WHAT YOU HAVE TO DO ▸ How many separate lines of the data contain "éducation"? Give the count and nothing else.

Extracted data entries ▸
──────────

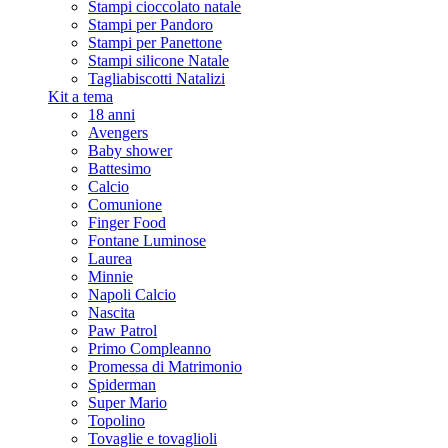
Stampi cioccolato natale
Stampi per Pandoro
Stampi per Panettone
Stampi silicone Natale
Tagliabiscotti Natalizi
Kit a tema
18 anni
Avengers
Baby shower
Battesimo
Calcio
Comunione
Finger Food
Fontane Luminose
Laurea
Minnie
Napoli Calcio
Nascita
Paw Patrol
Primo Compleanno
Promessa di Matrimonio
Spiderman
Super Mario
Topolino
Tovaglie e tovaglioli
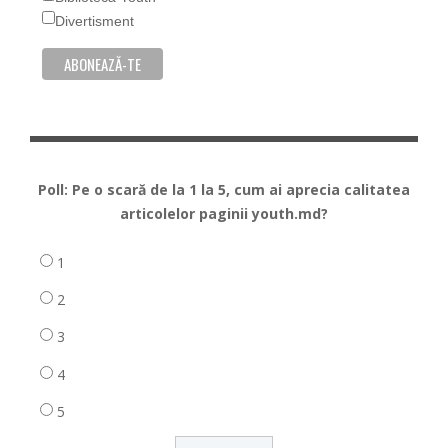
Divertisment
Poll: Pe o scară de la 1 la 5, cum ai aprecia calitatea
articolelor paginii youth.md?
1
2
3
4
5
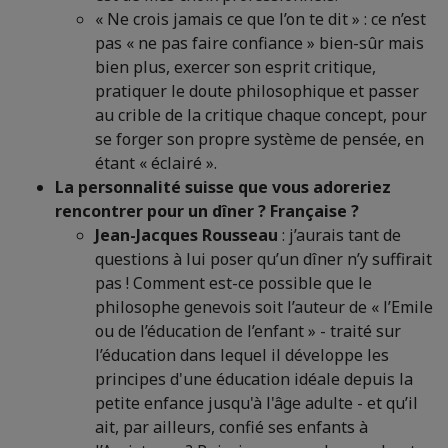
« Ne crois jamais ce que l’on te dit » : ce n’est
pas « ne pas faire confiance » bien-sûr mais
bien plus, exercer son esprit critique,
pratiquer le doute philosophique et passer
au crible de la critique chaque concept, pour
se forger son propre système de pensée, en
étant « éclairé ».
La personnalité suisse que vous adoreriez
rencontrer pour un dîner ? Française ?
Jean-Jacques Rousseau
: j’aurais tant de
questions à lui poser qu’un dîner n’y suffirait
pas ! Comment est-ce possible que le
philosophe genevois soit l’auteur de « l’Emile
ou de l’éducation de l’enfant » - traité sur
l’éducation dans lequel il développe les
principes d'une éducation idéale depuis la
petite enfance jusqu'à l'âge adulte - et qu’il
ait, par ailleurs, confié ses enfants à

──────────

WRITTEN RESPONSE ▸ 3